Disclaimer: BVI News and its affiliated companies are not responsible for the content of comments posted or for anything arising out of use of the comments below or other interaction among the users.

  1. Dr Kiernander says:

    This article is absolutely spot on.

    Having recently moved from the UK there are massive numbers of university graduates who are burdened with huge debts who cannot find employment or work in fields were their degrees are meaningless.

    Train in an area that you enjoy working in.

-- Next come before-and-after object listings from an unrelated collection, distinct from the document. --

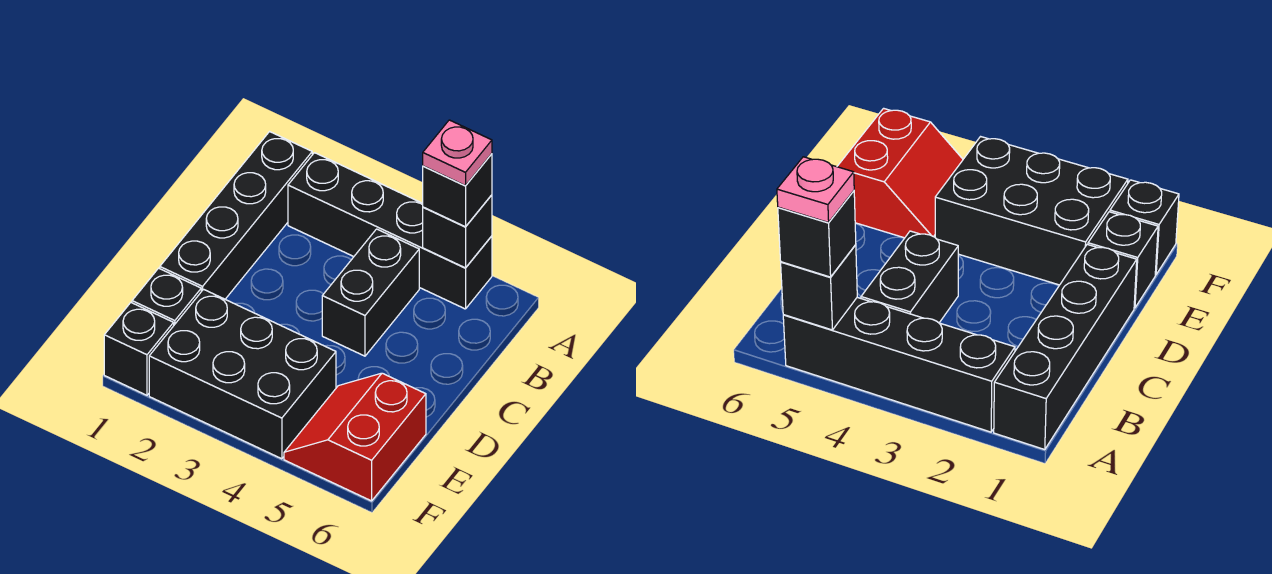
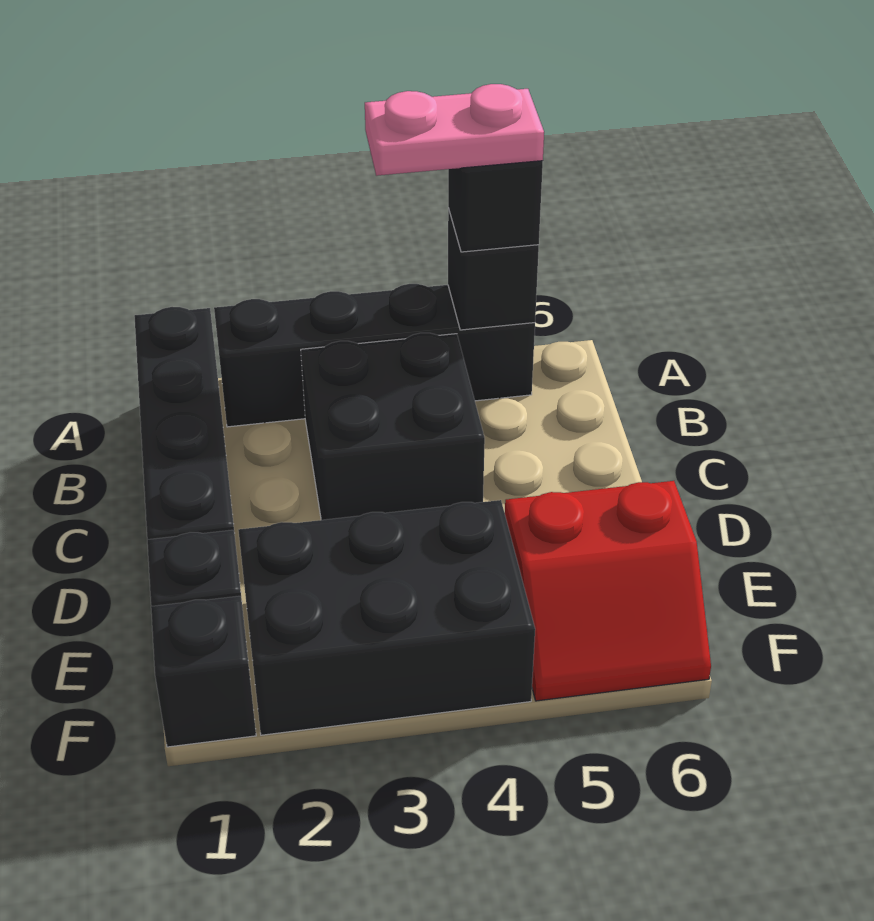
pink plate A5 level 4 -> pink plate A4:A5 level 4
black brick B4:C4 level 1 -> black brick B3:C4 level 1
red slope E5:F6 level 1 top 6 -> red slope E5:F6 level 1 top E

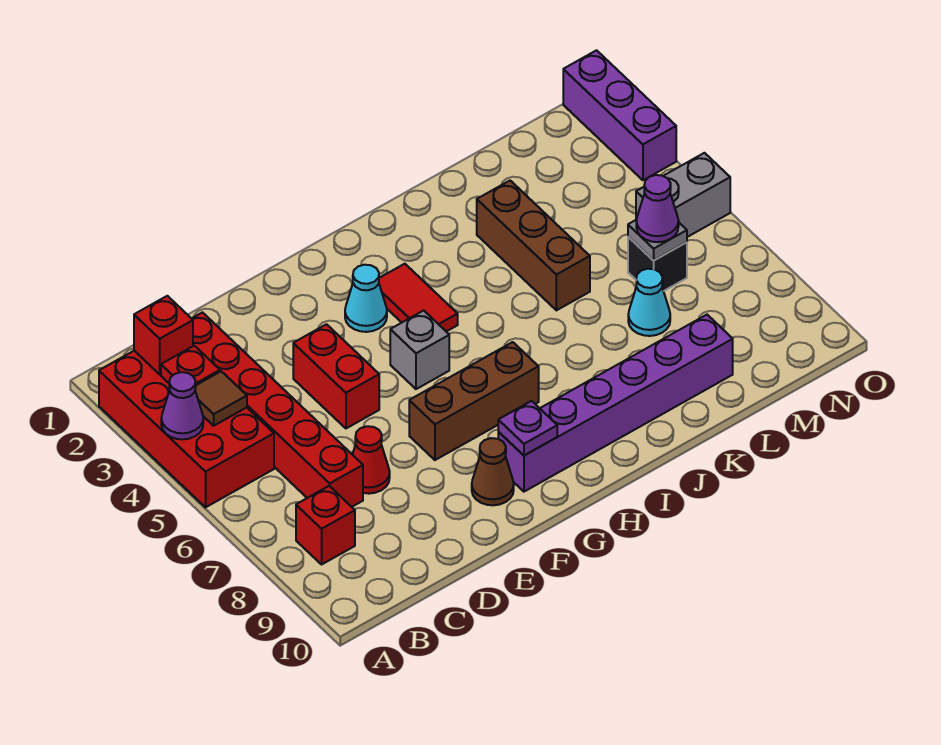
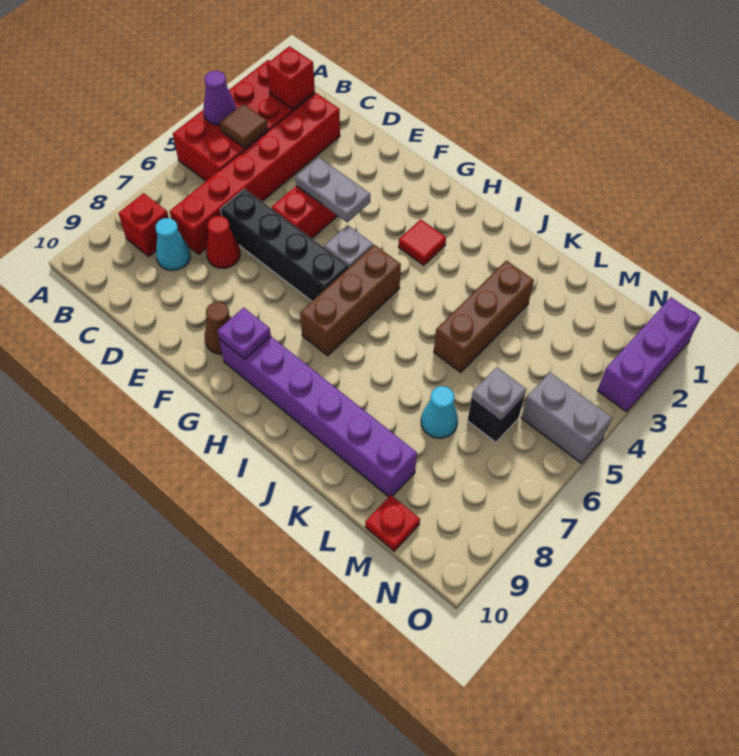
red plate B3 level 2 -> red plate M10 level 1
none -> black brick D6:G6 level 1
none -> grey plate E4:F4 level 2
brown brick F7:H7 level 1 -> brown brick H5:H7 level 1
cyan cone G3 level 1 -> cyan cone C8 level 1
red tile H3:H4 level 1 -> red tile H3 level 1
purple cone M6 level 3 -> none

    Be proud of your chosen profession and do the best job possible. Customers will appreciate it, society will be better and you will live a happy life.

  2. Mike says:

    Absolutely correct in Canada we produce more lawyers than skilled trades people and it hurts the economy

  3. Bighalloweengeek.com says:

    Capping the biggest year in its decade-long history, The Door was acquired by a big fish (mammal?) in 2018: Dolphin Entertainment, the Florida content company that snapped up 42West in 2017. Not that The Door (#3 on last year’s Power 50) needed help—the firm saw double-digit growth this year across nearly all of its practice areas including real estate, food and entertainment. Some of its biggest gets included a plum assignment from Related Cos., repping all food and beverage inside the new Hudson Yards development; the relaunch of FAO Schwarz; the mighty Times Square Alliance; the Bode, Makeready, and Gansevoort hotel brands; and LA’s much-hyped Freedman’s, the cover star of

  4. E. Leonard says:

    Indeed, the education model in Anglophone countries where academics took precedence over vocations was/is flawed. Peeking backwards, the society was primarily agrarian. Our parents wanted us to do things different from what they did. As such, they directed us to put on a tie, business attire…..etc and venture into town to find an administrative job. They were well intentioned in their quest for us to cop an administrative job. In time, working outdoors with one’s hand was stigmatized. Consequently, today there is dearth of locals in vocation.

    Moreover, being a medical doctor, engineer, lawyer, architect….etc is worthwhile profession. However, being a plumber, electrician, carpenter, auto-mechanic, air condition technician, mason……etc is also a worthwhile profession that pays well. A strong push is needed to attract/recruit locals into vocation.

    Further, the transition from agricultural subsistence to services starting in the mid 60s created a myriad of new jobs and new job skills. There was a local shortage for the new jobs, requiring labour to be imported. Decades later there is still a shortage and labour is still being imported at a high level. A serious relook at the education model is urgently needed.

    Like 14
  5. Sense says:

    I don’t always agree with many of your opinions and commentaries, but you are absolutely spot on with this piece.

    Many countries are actually struggling right now because their social attitudes and education systems have favored professional careers and academic qualifications over the vocations.

    Everybody can play an EQUAL role in society and building a healthy, thriving community – be they a doctor, a nurse, a lawyer, a farmer, an engineer or plumber. We all need each other equally.

  6. Teacher says:

    So true Mr. Igwe.

  7. Change Agent says:

    This is absolutely spot on. It would require a significant change in the mindset of the community to turn the tide. That would also require a radical approach to schooling and the education system. My greatest fear is that the change is needed as of yesterday but the mindset is deep and it will take years to reach that realization.

  8. Thinking says:

    Absolutely nothing wrong with the vocational trades. Plenty of people I know have made bank as tradesmen. That said, there is a place fr university graduates (we need doctors, scientists, researchers etc). They are not mutually exclusive, and there is a symbiotic balance to be had. Now, given the suggestion that there is a future in vocations, why are we not doing more about providing vocational training? And, why are we not teaching business management skills as part of the process? Vocational knowledge alone does not suffice. One needs to learn how to be a business person to succeed particularly in a competitive environment, which it would become if there was an oversupply of skilled vocations.